Generally though, for low doses of fish oil supplements, the side effects are mild and can include gastrointestinal symptoms including gas, belching, stomach disturbances, and nausea. Others have also reported diarrhea, spontaneous nosebleeds and sores in the nostrils. These symptoms are not common and may be indicative of other medical conditions unrelated to arthritis.

Final Notes

In addition to the obvious benefits of including a fish oil supplement in the diet to offset the symptoms of arthritis, there are lifestyle changes which could affect an even greater positive outcome in the treatment of the pain associated with swollen joints. Losing weight and performing any of a series of special exercises specifically designed to reduce joint stiffness and improve overall flexibility can be of great help. Addressing those lifestyle issues is a good first step. Just be aware that most of the conventional treatments for arthritis include taking pain relieving drugs, which do not actually address the root cause of the joint soreness problem and most of them have been proven to be detrimental to liver function. Certain pharmaceuticals such as VIOXX, Bextra, Celebrex and other COX-2 inhibitors negatively affect the heart, as well.

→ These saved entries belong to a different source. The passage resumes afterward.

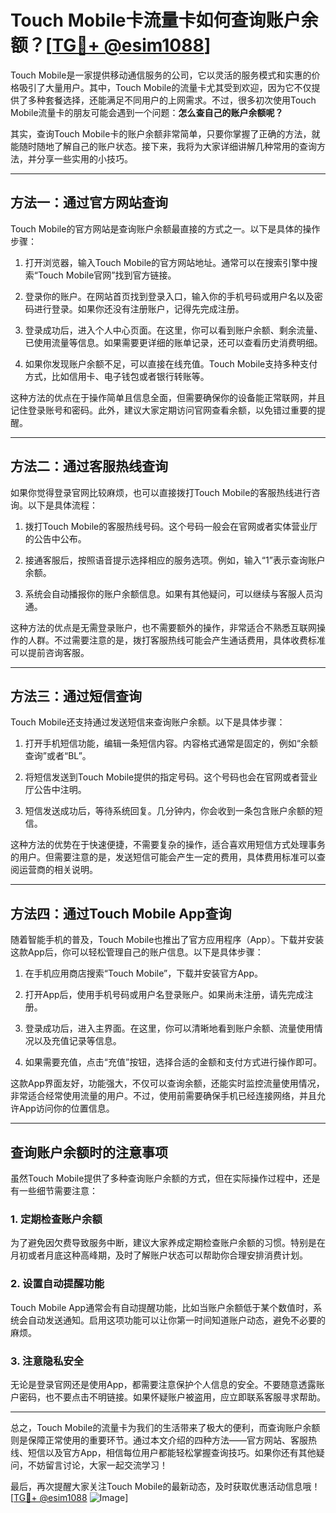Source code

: # Touch Mobile卡流量卡如何查询账户余额？[[TG💪+ @esim1088](https://t.me/s/esim1088)]

Touch Mobile是一家提供移动通信服务的公司，它以灵活的服务模式和实惠的价格吸引了大量用户。其中，Touch Mobile的流量卡尤其受到欢迎，因为它不仅提供了多种套餐选择，还能满足不同用户的上网需求。不过，很多初次使用Touch Mobile流量卡的朋友可能会遇到一个问题：**怎么查自己的账户余额呢？**

其实，查询Touch Mobile卡的账户余额非常简单，只要你掌握了正确的方法，就能随时随地了解自己的账户状态。接下来，我将为大家详细讲解几种常用的查询方法，并分享一些实用的小技巧。

---

## 方法一：通过官方网站查询

Touch Mobile的官方网站是查询账户余额最直接的方式之一。以下是具体的操作步骤：

1. 打开浏览器，输入Touch Mobile的官方网站地址。通常可以在搜索引擎中搜索“Touch Mobile官网”找到官方链接。
   
2. 登录你的账户。在网站首页找到登录入口，输入你的手机号码或用户名以及密码进行登录。如果你还没有注册账户，记得先完成注册。

3. 登录成功后，进入个人中心页面。在这里，你可以看到账户余额、剩余流量、已使用流量等信息。如果需要更详细的账单记录，还可以查看历史消费明细。

4. 如果你发现账户余额不足，可以直接在线充值。Touch Mobile支持多种支付方式，比如信用卡、电子钱包或者银行转账等。

这种方法的优点在于操作简单且信息全面，但需要确保你的设备能正常联网，并且记住登录账号和密码。此外，建议大家定期访问官网查看余额，以免错过重要的提醒。

---

## 方法二：通过客服热线查询

如果你觉得登录官网比较麻烦，也可以直接拨打Touch Mobile的客服热线进行咨询。以下是具体流程：

1. 拨打Touch Mobile的客服热线号码。这个号码一般会在官网或者实体营业厅的公告中公布。

2. 接通客服后，按照语音提示选择相应的服务选项。例如，输入“1”表示查询账户余额。

3. 系统会自动播报你的账户余额信息。如果有其他疑问，可以继续与客服人员沟通。

这种方法的优点是无需登录账户，也不需要额外的操作，非常适合不熟悉互联网操作的人群。不过需要注意的是，拨打客服热线可能会产生通话费用，具体收费标准可以提前咨询客服。

---

## 方法三：通过短信查询

Touch Mobile还支持通过发送短信来查询账户余额。以下是具体步骤：

1. 打开手机短信功能，编辑一条短信内容。内容格式通常是固定的，例如“余额查询”或者“BL”。

2. 将短信发送到Touch Mobile提供的指定号码。这个号码也会在官网或者营业厅公告中注明。

3. 短信发送成功后，等待系统回复。几分钟内，你会收到一条包含账户余额的短信。

这种方法的优势在于快速便捷，不需要复杂的操作，适合喜欢用短信方式处理事务的用户。但需要注意的是，发送短信可能会产生一定的费用，具体费用标准可以查阅运营商的相关说明。

---

## 方法四：通过Touch Mobile App查询

随着智能手机的普及，Touch Mobile也推出了官方应用程序（App）。下载并安装这款App后，你可以轻松管理自己的账户信息。以下是具体步骤：

1. 在手机应用商店搜索“Touch Mobile”，下载并安装官方App。

2. 打开App后，使用手机号码或用户名登录账户。如果尚未注册，请先完成注册。

3. 登录成功后，进入主界面。在这里，你可以清晰地看到账户余额、流量使用情况以及充值记录等信息。

4. 如果需要充值，点击“充值”按钮，选择合适的金额和支付方式进行操作即可。

这款App界面友好，功能强大，不仅可以查询余额，还能实时监控流量使用情况，非常适合经常使用流量的用户。不过，使用前需要确保手机已经连接网络，并且允许App访问你的位置信息。

---

## 查询账户余额时的注意事项

虽然Touch Mobile提供了多种查询账户余额的方式，但在实际操作过程中，还是有一些细节需要注意：

### 1. 定期检查账户余额

为了避免因欠费导致服务中断，建议大家养成定期检查账户余额的习惯。特别是在月初或者月底这种高峰期，及时了解账户状态可以帮助你合理安排消费计划。

### 2. 设置自动提醒功能

Touch Mobile App通常会有自动提醒功能，比如当账户余额低于某个数值时，系统会自动发送通知。启用这项功能可以让你第一时间知道账户动态，避免不必要的麻烦。

### 3. 注意隐私安全

无论是登录官网还是使用App，都需要注意保护个人信息的安全。不要随意透露账户密码，也不要点击不明链接。如果怀疑账户被盗用，应立即联系客服寻求帮助。

---

总之，Touch Mobile的流量卡为我们的生活带来了极大的便利，而查询账户余额则是保障正常使用的重要环节。通过本文介绍的四种方法——官方网站、客服热线、短信以及官方App，相信每位用户都能轻松掌握查询技巧。如果你还有其他疑问，不妨留言讨论，大家一起交流学习！

最后，再次提醒大家关注Touch Mobile的最新动态，及时获取优惠活动信息哦！[[TG💪+ @esim1088](https://t.me/s/esim1088) ![Image](https://i.postimg.cc/4NQfJmqS/Snipaste-2025-05-13-00-14-12.png)]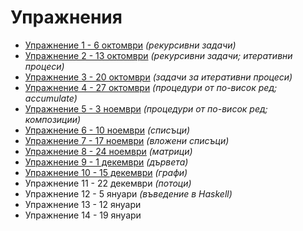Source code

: Упражнения
==========
* [Упражнение 1 - 6 октомври](01/) _(рекурсивни задачи)_
* [Упражнение 2 - 13 октомври](02/) _(рекурсивни задачи; итеративни процеси)_
* [Упражнение 3 - 20 октомври](03/) _(задачи за итеративни процеси)_
* [Упражнение 4 - 27 октомври](04/) _(процедури от по-висок ред; accumulate)_
* [Упражнение 5 - 3 ноември](05/) _(процедури от по-висок ред; композиции)_
* [Упражнение 6 - 10 ноември](06/) _(списъци)_
* [Упражнение 7 - 17 ноември](07/) _(вложени списъци)_
* [Упражнение 8 - 24 ноември](08/) _(матрици)_
* [Упражнение 9 - 1 декември](09/) _(дървета)_
* [Упражнение 10 - 15 декември](10/) _(графи)_
* Упражнение 11 - 22 декември _(потоци)_
* Упражнение 12 - 5 януари _(въведение в Haskell)_
* Упражнение 13 - 12 януари
* Упражнение 14 - 19 януари
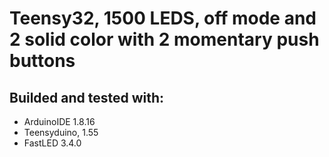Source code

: # Teensy32, 1500 LEDS, off mode and 2 solid color with 2 momentary push buttons

## Builded and tested with:

* ArduinoIDE 1.8.16
* Teensyduino, 1.55
* FastLED 3.4.0
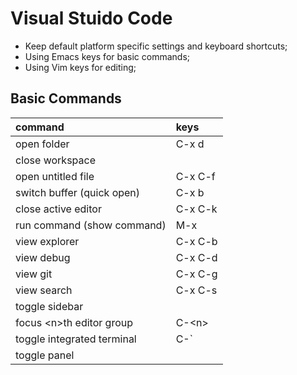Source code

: # Visual Stuido Code

* Keep default platform specific settings and keyboard shortcuts;
* Using Emacs keys for basic commands;
* Using Vim keys for editing;

## Basic Commands

| command                            | keys           |
|:-----------------------------------|:---------------|
| open folder                        | C-x d          |
| close workspace                    |                |
| open untitled file                 | C-x C-f        |
| switch buffer (quick open)         | C-x b          |
| close active editor                | C-x C-k        |
| run command (show command)         | M-x            |
| view explorer                      | C-x C-b        |
| view debug                         | C-x C-d        |
| view git                           | C-x C-g        |
| view search                        | C-x C-s        | 
| toggle sidebar                     |                |
| focus \<n\>th editor group         | C-\<n\>        |
| toggle integrated terminal         | C-`            |
| toggle panel                       |                |

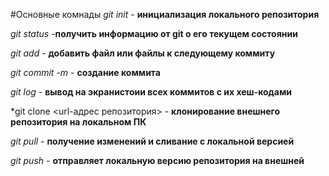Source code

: #Основные комнады 
*git init* - **инициализация локального репозитория**

*git status* -**получить информацию от git о его текущем состоянии**

*git add* - **добавить файл или файлы к следующему коммиту**

*git commit -m <message>* - **создание коммита**

*git log* - **вывод на экранистоии всех коммитов с их хеш-кодами** 

*git clone <url-адрес репозитория> - **клонирование внешнего репозитория на локальном ПК**

*git pull* - **получение изменений и сливание с локальной версией**

*git push* - **отправляет локальную версию репозитория на внешней**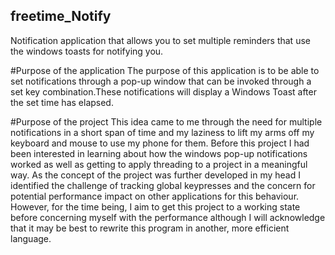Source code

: ## freetime_Notify
Notification application that allows you to set multiple reminders that use the windows toasts for notifying you.

#Purpose of the application
The purpose of this application is to be able to set notifications through a pop-up window that can be invoked through a set key combination.These notifications will display a Windows Toast after the set time has elapsed.

#Purpose of the project
This idea came to me through the need for multiple notifications in a short span of time and my laziness to lift my arms off my keyboard and mouse to use my phone for them. Before this project I had been interested in learning about how the windows pop-up notifications worked as well as getting to apply threading to a project in a meaningful way. As the concept of the project was further developed in my head I identified the challenge of tracking global keypresses and the concern for potential performance impact on other applications for this behaviour. However, for the time being, I aim to get this project to a working state before concerning myself with the performance although I will acknowledge that it may be best to rewrite this program in another, more efficient language.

But, there is no doubt that omega 3 fish oil is highly beneficial to your overall health. At the very least, it should be considered as a complementary addition to any other arthritis treatment. It has been recommended as an essential component to a heart healthy diet for many years. Its omega 3 fatty acids can be absorbed easily and the EPA and DHA have proven to play a very crucial role in development of normal brain cell activity, proper functioning of nervous system, as a protection against heart diseases (by reducing the fatty deposits in arteries) and can even contribute to better eyesight, decrease dryness in the eyes and help to stop the inevitable decline in eyesight that comes with the increasing age.

Eating fresh fish is a great way for the body to get enough fatty acids, but to get the maximum advantage of its benefits, the concentrated fish oil available as a supplement represents the most efficient and easily digestible alternative.

In summary, choose a high quality pharmaceutical grade, preferably molecularly distilled fish oil supplement. Although a bit more expensive, you can be assured of receiving the most benefits from an already proven source of treatment for the effects of joint pain and stiffness.